I suggest a different interpretation that at least does not take Marcuse for a dreamer or an obscurantist, and that accords with his own emphasis on the importance of situating abstract concepts like "efficiency" in a concrete social context. From that standpoint, his concept of technological rationality cannot be identical with the formal concepts of efficiency and control, but must have a social content as a socially specific pattern of goal orientation.

There is in fact a need for such a concept, intermediary between the formal principles of economics and engineering and the applications of those principles in actual devices and systems. Technical principles only become historically active through a culture of technology. Applications are not designed in function of abstract technical principles alone but incorporate those principles only as they are embodied in concrete technical disciplines. As social institutions, those disciplines operate under various types of constraints, including social imperatives which influence their formulation of technical problems and solutions and show up in the applications they design.

I suspect that what Marcuse meant by his term "technological rationality" was the most fundamental social imperatives in the form in which they are internalized by a technical culture. Such fundamental imperatives tie technology not just to a particular local experience but to consistent features of basic social formations such as class society, capitalism, socialism. They are embodied in the technical devices and systems that emerge from that culture and reinforce its basic values. In this sense technology can be said to be "political" without mystification or risk of confusion.

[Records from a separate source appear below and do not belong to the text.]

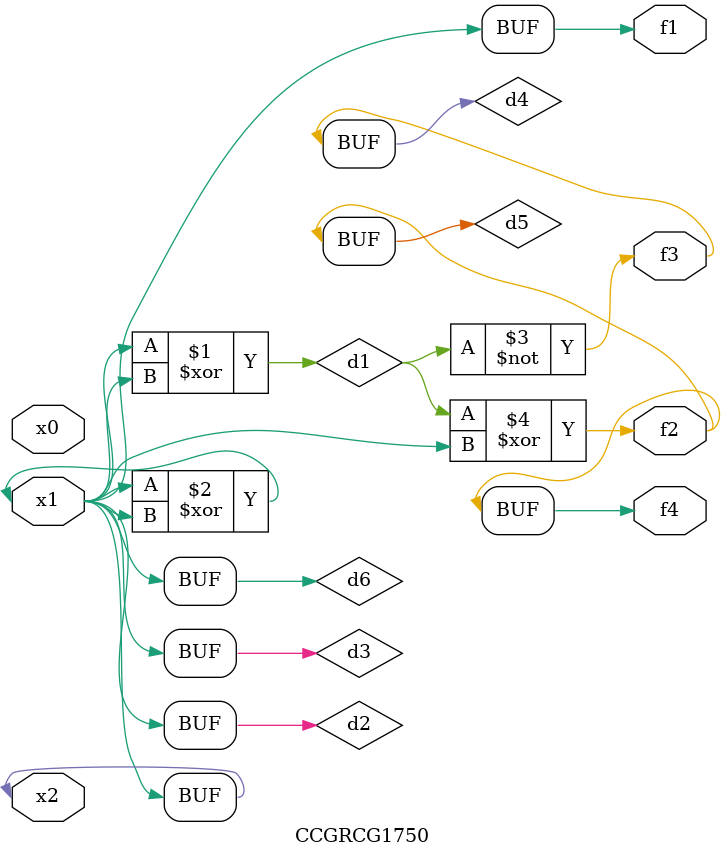
<source format=v>
module CCGRCG1750(
	input x0, x1, x2,
	output f1, f2, f3, f4
);

	wire d1, d2, d3, d4, d5, d6;

	xor (d1, x1, x2);
	buf (d2, x1, x2);
	xor (d3, x1, x2);
	nor (d4, d1);
	xor (d5, d1, d2);
	buf (d6, d2, d3);
	assign f1 = d6;
	assign f2 = d5;
	assign f3 = d4;
	assign f4 = d5;
endmodule

</source>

I can make sense of Marcuse's theory if it is conceived on these terms. At the level of the concrete historical forms of technical culture, there is room for a variety of different rationalities, and it is up to us to judge between them and chose the best. None are truly "neutral," not even modern technology which is no longer oriented toward a good in Plato's sense. Each embodies a historical project, a particular way of resolving the technically underdetermined aspects of the design of devices and systems.

It is true that capitalist technological rationality emerged through the destruction of inherited technai based on traditional values incompatible with the new system of production. It declared its "neutrality" over against the essences toward which these values oriented earlier technai. It is this abstention from essentializing that gives modern technology its peculiar positivist self-understanding and makes it appear to be "pure" of social influences. However, as Marcuse argued, the rejection of essentialized goals accomodated other values linked to problems of control of labor and resources encountered by capitalism in the course of its development. Far from being value neutral, modern technology is rooted in a specific valuative framework just like all other technologies. It differs only in that its most basic link to values is not explicitly formulated as an end as in a techne, but implicit in its systems of control.

Marcuse's appeal to aesthetic experience for a new locus of technological values was an attempt to introduce the claims of human beings and nature for a greater measure of peace, freedom, and fulfillment into the construction of technological rationality. The return of techne on a modern basis would not overthrow the technical principles underlying the existing technological rationality, but reorder them around other social imperatives and no doubt eventually lead to the discovery of new ones.

As we have seen, Marcuse was led to an aesthetic criterion for the technical logos in an attempt to reconstruct the concept of essence in a modern theoretical context. It is certainly possible to disagree with this criterion, but if one rejects Marcuse's approach, it seems to me one should be prepared to offer another one. For, the question of the age remains the one he addressed. Let me reformulate it in conclusion: how are we to bring technology under the conscious control of normative principles rather than moving blindly forward under the momentum of an inherited system shaped by scarcities and struggles that can now be overcome in the rich and powerful society technology itself has created?